Professor Todd Austin has received the A. Richard Newton GSRC Industrial Impact Award for his work on runtime microprocessor verification. This award is given by the MARCO/DARPA Gigascale Systems Research Center (GSRC) to recognize GSRC projects and/or concepts that were initiated at least five years ago and that have had substantial industrial impact. The award honors the innovative career of the late A. Richard Newton, former Dean of Engineering at UC Berkeley and founding director of the GSRC center, and is assigned once a year at the GSRC Annual Symposium. This is the second time that Prof. Austin has been selected for this honor.

Prof. Austin is interested in the design and implementation of high-performance, power-efficient, and cost-effective computing systems. His research interests include computer architecture, reliable system design, hardware and software verification, and performance analysis tools and techniques. Projects he has worked on recently include “Bulletproof,” a set of novel ultra low-cost mechanisms to protect a microprocessor pipeline and on-chip memory system from silicon defects, and “Razor,” a low-power processor design based on timing speculation that increases energy efficiency with little performance impact.

Prof.
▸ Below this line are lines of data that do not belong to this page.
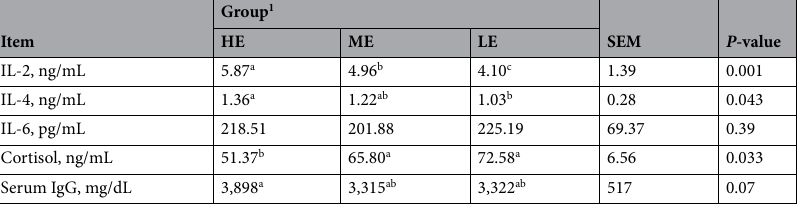
Table 4. Effects of prepartum maternal energy density on the serum immune indexes in neonatal calves. 1 HE = high energy (NEm = 1.67 Mcal/kg of DM); ME = medium energy; (NEm = 1.53 Mcal/kg of DM); LE = low energy (NEm = 1.39 Mcal/kg of DM). a,b ,c Means bearing different superscripts in the same row difer significantly (P < 0.05).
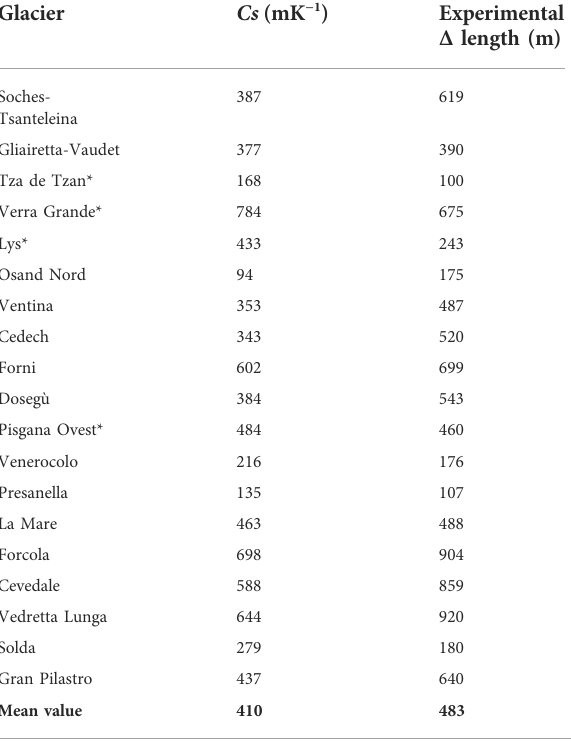
TABLE 2 Climate sensitivity ( C s ) and experimental Δ length between 1980 and 2017 of the measured glaciers. Glacier Cs (mK − 1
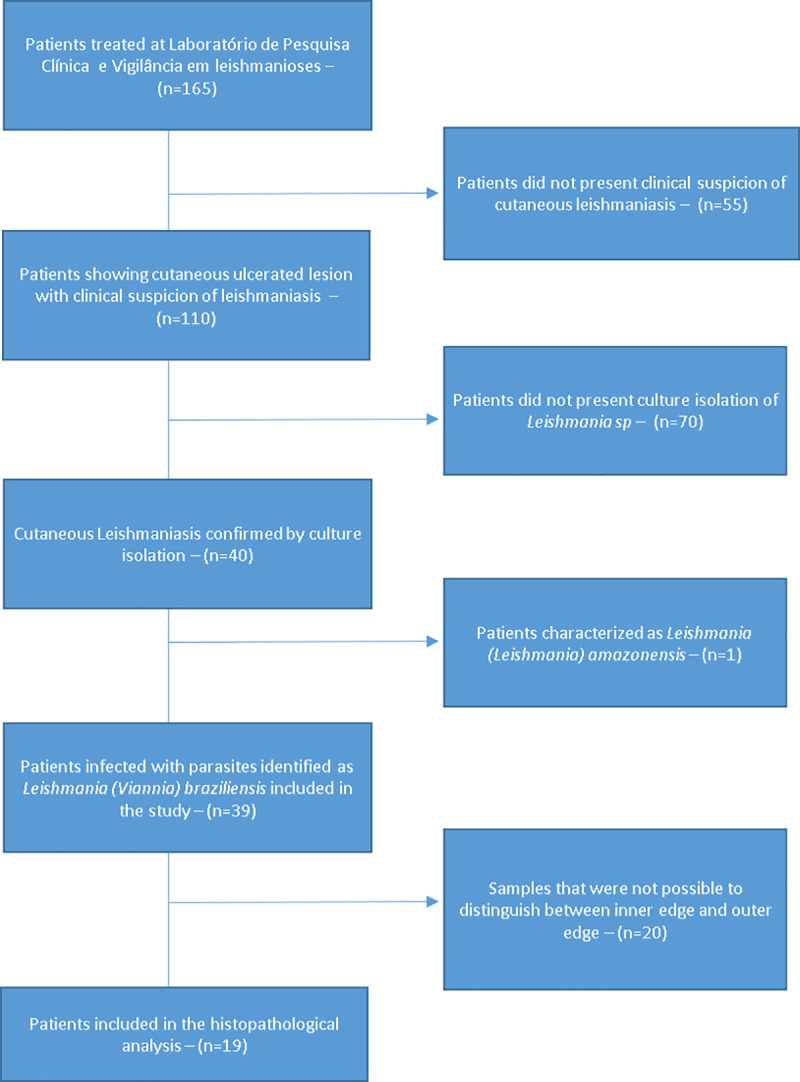
Flowchart of inclusion / exclusion of patients evaluated in the study, Rio de Janeiro, Brazil, 2009–2010.*16 cases had well characterized ulcers, 9 cases pseudoepitheliomatous squamous hyperplasia, 17 cases granulation tissue and 8 cases necrosis.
Austin received his PhD in Computer Science from the University of Wisconsin in 1996. In 2002, he was a Sloan Research Fellow, and in 2007 he received the ACM Maurice Wilkes Award for “for innovative contributions in Computer Architecture including the SimpleScalar Toolkit and the DIVA and Razor architectures.” In addition to his work in academia, Prof. Austin is a co-founder of SimpleScalar LLC and InTempo Design LLC. He is the first to take credit (but the last to accept blame) for creating the SimpleScalar Tool Set, a popular collection of computer architecture performance analysis tools. Prior to joining the faculty at Michigan, Prof. Austin was a Senior Computer Architect in Intel’s Microcomputer Research Labs, a product-oriented research laboratory in Hillsboro, Oregon.